Читать книгу Bez winy онлайн
110 страница из 132
Kobieta około pięćdziesiątki podeszła z wahaniem.
– Tak… Może…
– Co panią do mnie sprowadza?
– Może to niedorzeczne, ale moja partnerka zaginęła. Nie ma jej od niedzieli.
– Od niedzieli? Jak to „zaginęła”?
– W niedzielę około południa wyszła z naszego domu. W Redruth.
Redruth to była sąsiednia miejscowość. Posterunkowa Cavendish skinęła głową.
– Dokąd się udała?
– Wybierała się do Barnstaple. Zapisała się tam na trzydniowe warsztaty. Więzi rodzinne, odkrywanie własnego ja… Takie tam rzeczy.

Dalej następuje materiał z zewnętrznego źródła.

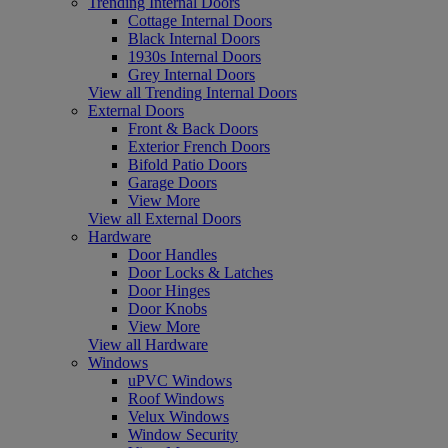
Trending Internal Doors
Cottage Internal Doors
Black Internal Doors
1930s Internal Doors
Grey Internal Doors
View all Trending Internal Doors
External Doors
Front & Back Doors
Exterior French Doors
Bifold Patio Doors
Garage Doors
View More
View all External Doors
Hardware
Door Handles
Door Locks & Latches
Door Hinges
Door Knobs
View More
View all Hardware
Windows
uPVC Windows
Roof Windows
Velux Windows
Window Security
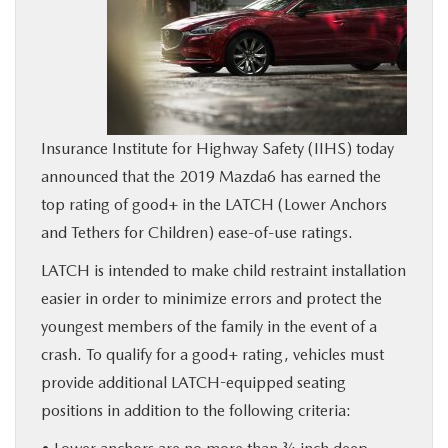
BUY ONLINE
SERVICE
MORE
Insurance Institute for Highway Safety (IIHS) today
announced that the 2019 Mazda6 has earned the
COLLISION CENTER
top rating of good+ in the LATCH (Lower Anchors
and Tethers for Children) ease-of-use ratings.
MAZDA RESOURCES
LATCH is intended to make child restraint installation
easier in order to minimize errors and protect the
youngest members of the family in the event of a
crash. To qualify for a good+ rating, vehicles must
provide additional LATCH-equipped seating
positions in addition to the following criteria:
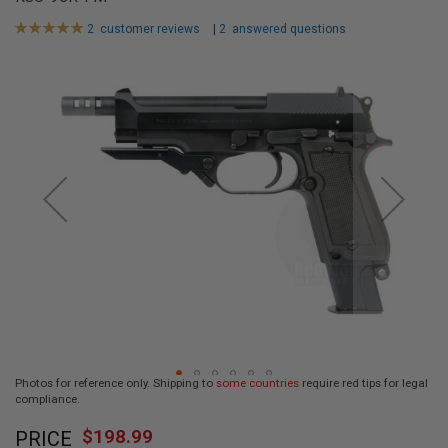
L
L
Rating:
2
customer reviews
|
2
answered questions
G
100
100
% of
U
Skip
N
to
S
the
end
A
I
of
R
the
S
images
O
F
gallery
T
P
I
S
T
O
L
S
A
Photos for reference only. Shipping to
some countries
require red tips for legal
I
compliance.
R
Skip
S
$198.99
O
PRICE
to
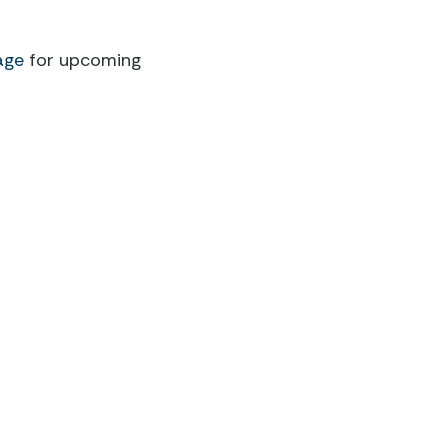
age
for upcoming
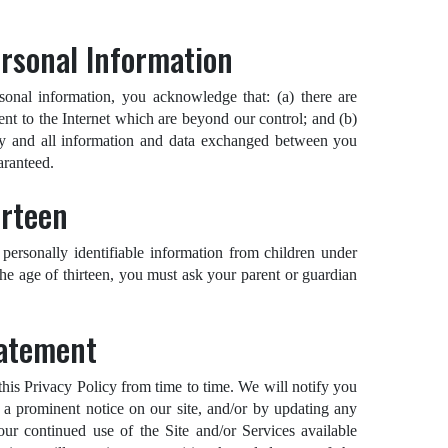
ersonal Information
sonal information, you acknowledge that: (a) there are
rent to the Internet which are beyond our control; and (b)
 any and all information and data exchanged between you
aranteed.
irteen
personally identifiable information from children under
 the age of thirteen, you must ask your parent or guardian
tatement
 this Privacy Policy from time to time. We will notify you
 a prominent notice on our site, and/or by updating any
our continued use of the Site and/or Services available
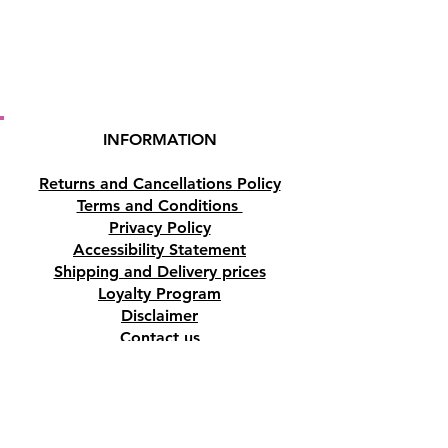
INFORMATION
Returns and Cancellations Policy
Terms and Conditions
Privacy Policy
Accessibility Statement
Shipping and Delivery prices
Loyalty Program
Disclaimer
Contact us
Address
Tombs of the Kings Road No.15, 8046,
Paphos, Cyprus.
Find us on Google Maps. Click Here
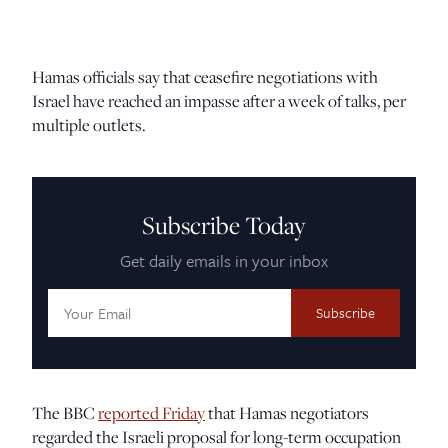
Hamas officials say that ceasefire negotiations with
Israel have reached an impasse after a week of talks, per
multiple outlets.
Subscribe Today
Get daily emails in your inbox
Email
Address:
The BBC
reported Friday
that Hamas negotiators
regarded the Israeli proposal for long-term occupation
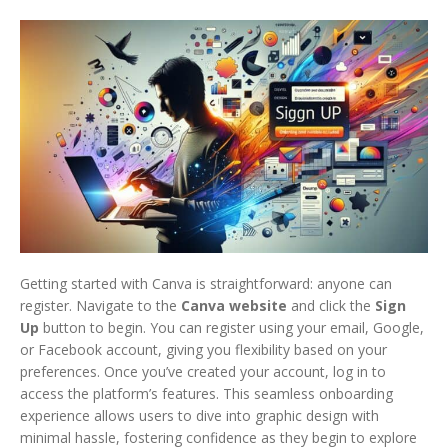
Getting started with Canva is straightforward: anyone can
register. Navigate to the
Canva website
and click the
Sign
Up
button to begin. You can register using your email, Google,
or Facebook account, giving you flexibility based on your
preferences. Once you’ve created your account, log in to
access the platform’s features. This seamless onboarding
experience allows users to dive into graphic design with
minimal hassle, fostering confidence as they begin to explore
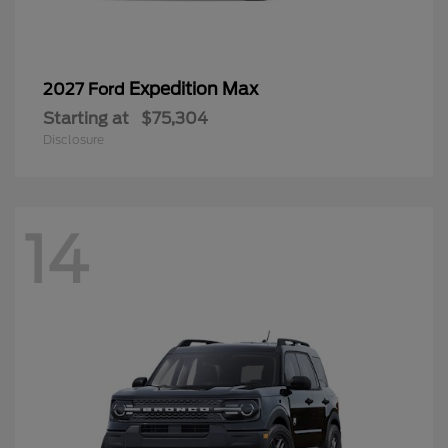
Expedition Max
2027 Ford
Starting at
$75,304
Disclosure
14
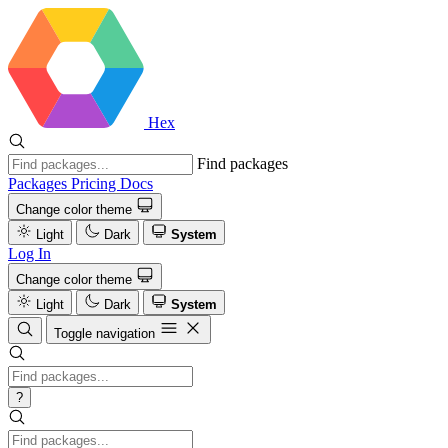
Hex
Find packages
Packages
Pricing
Docs
Change color theme
Light
Dark
System
Log In
Change color theme
Light
Dark
System
Toggle navigation
?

Ze sposobu, w jaki jej rozmówczyni wypowiedziała słowa takie tam rzeczy, Cavendish wywnioskowała, że partnerki miały odmienne poglądy na temat sensowności istnienia tego rodzaju grup terapeutycznych.
Sięgnęła po długopis.
– Po pierwsze, proszę mi podać swoje nazwisko.
– Munroe. Constance Munroe.
– Mieszka pani w Redruth?
Constance Munroe podyktowała dokładny adres.
– A pani partnerka?
– Alice Coleman. Lat pięćdziesiąt siedem. Mieszka pod tym samym adresem.
Posterunkowa Cavendish wszystko starannie zanotowała.